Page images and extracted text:
↓

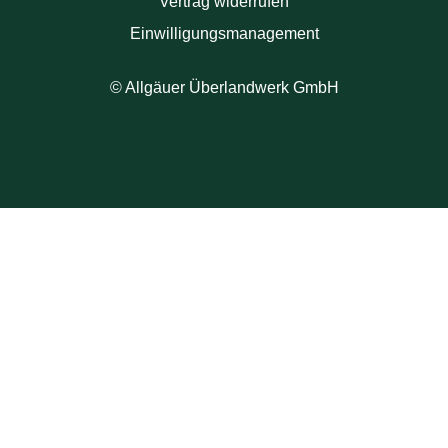
Vertrag widerrufen
Einwilligungsmanagement
© Allgäuer Überlandwerk GmbH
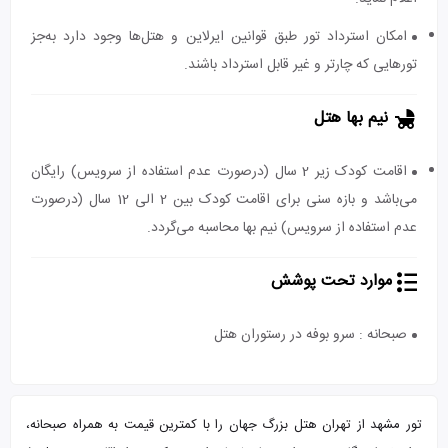
امکان استرداد تور طبق قوانین ایرلاین و هتل‌ها وجود دارد به‌جز
تورهایی که چارتر و غیر قابل استرداد باشند.
نیم بها هتل
اقامت کودک زیر 2 سال (درصورت عدم استفاده از سرویس) رایگان
می‌باشد و بازه سنی برای اقامت کودک بین 2 الی 12 سال (درصورت
عدم استفاده از سرویس) نیم بها محاسبه می‌گردد.
موارد تحت پوشش
صبحانه : سرو بوفه در رستوران هتل
تور مشهد از تهران هتل بزرگ جهان را با کمترین قیمت به همراه صبحانه،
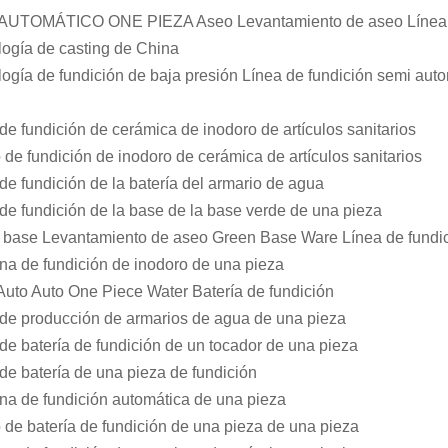
AUTOMÁTICO ONE PIEZA Aseo Levantamiento de aseo Línea de 
ogía de casting de China
ogía de fundición de baja presión Línea de fundición semi auto
de fundición de cerámica de inodoro de artículos sanitarios
de fundición de inodoro de cerámica de artículos sanitarios
de fundición de la batería del armario de agua
de fundición de la base de la base verde de una pieza
 base Levantamiento de aseo Green Base Ware Línea de fundi
a de fundición de inodoro de una pieza
uto Auto One Piece Water Batería de fundición
 de producción de armarios de agua de una pieza
de batería de fundición de un tocador de una pieza
de batería de una pieza de fundición
na de fundición automática de una pieza
de batería de fundición de una pieza de una pieza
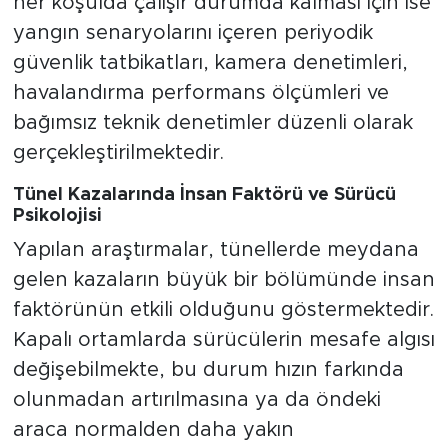
her koşulda çalışır durumda kalması için ise
yangın senaryolarını içeren periyodik
güvenlik tatbikatları, kamera denetimleri,
havalandırma performans ölçümleri ve
bağımsız teknik denetimler düzenli olarak
gerçekleştirilmektedir.
Tünel Kazalarında İnsan Faktörü ve Sürücü
Psikolojisi
Yapılan araştırmalar, tünellerde meydana
gelen kazaların büyük bir bölümünde insan
faktörünün etkili olduğunu göstermektedir.
Kapalı ortamlarda sürücülerin mesafe algısı
değişebilmekte, bu durum hızın farkında
olunmadan artırılmasına ya da öndeki
araca normalden daha yakın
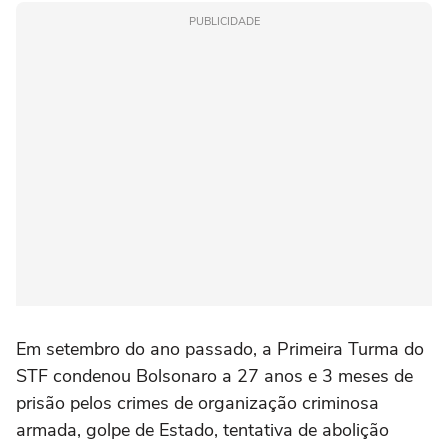
PUBLICIDADE
Em setembro do ano passado, a Primeira Turma do
STF condenou Bolsonaro a 27 anos e 3 meses de
prisão pelos crimes de organização criminosa
armada, golpe de Estado, tentativa de abolição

↑

**Work instructions**
All records above need to be returned exactly. Omit the pictures.

**Reply to the task**
Vertrag widerrufen
Einwilligungsmanagement
© Allgäuer Überlandwerk GmbH
امکان استرداد تور طبق قوانین ایرلاین و هتل‌ها وجود دارد به‌جز
تورهایی که چارتر و غیر قابل استرداد باشند.
نیم بها هتل
اقامت کودک زیر 2 سال (درصورت عدم استفاده از سرویس) رایگان
می‌باشد و بازه سنی برای اقامت کودک بین 2 الی 12 سال (درصورت
عدم استفاده از سرویس) نیم بها محاسبه می‌گردد.
موارد تحت پوشش
صبحانه : سرو بوفه در رستوران هتل
تور مشهد از تهران هتل بزرگ جهان را با کمترین قیمت به همراه صبحانه،
AUTOMÁTICO ONE PIEZA Aseo Levantamiento de aseo Línea de 
ogía de casting de China
ogía de fundición de baja presión Línea de fundición semi auto
de fundición de cerámica de inodoro de artículos sanitarios
de fundición de inodoro de cerámica de artículos sanitarios
de fundición de la batería del armario de agua
de fundición de la base de la base verde de una pieza
 base Levantamiento de aseo Green Base Ware Línea de fundi
a de fundición de inodoro de una pieza
uto Auto One Piece Water Batería de fundición
 de producción de armarios de agua de una pieza
de batería de fundición de un tocador de una pieza
de batería de una pieza de fundición
na de fundición automática de una pieza
de batería de fundición de una pieza de una pieza
her koşulda çalışır durumda kalması için ise
yangın senaryolarını içeren periyodik
güvenlik tatbikatları, kamera denetimleri,
havalandırma performans ölçümleri ve
bağımsız teknik denetimler düzenli olarak
gerçekleştirilmektedir.
Tünel Kazalarında İnsan Faktörü ve Sürücü
Psikolojisi
Yapılan araştırmalar, tünellerde meydana
gelen kazaların büyük bir bölümünde insan
faktörünün etkili olduğunu göstermektedir.
Kapalı ortamlarda sürücülerin mesafe algısı
değişebilmekte, bu durum hızın farkında
olunmadan artırılmasına ya da öndeki
araca normalden daha yakın
PUBLICIDADE
Em setembro do ano passado, a Primeira Turma do
STF condenou Bolsonaro a 27 anos e 3 meses de
prisão pelos crimes de organização criminosa
armada, golpe de Estado, tentativa de abolição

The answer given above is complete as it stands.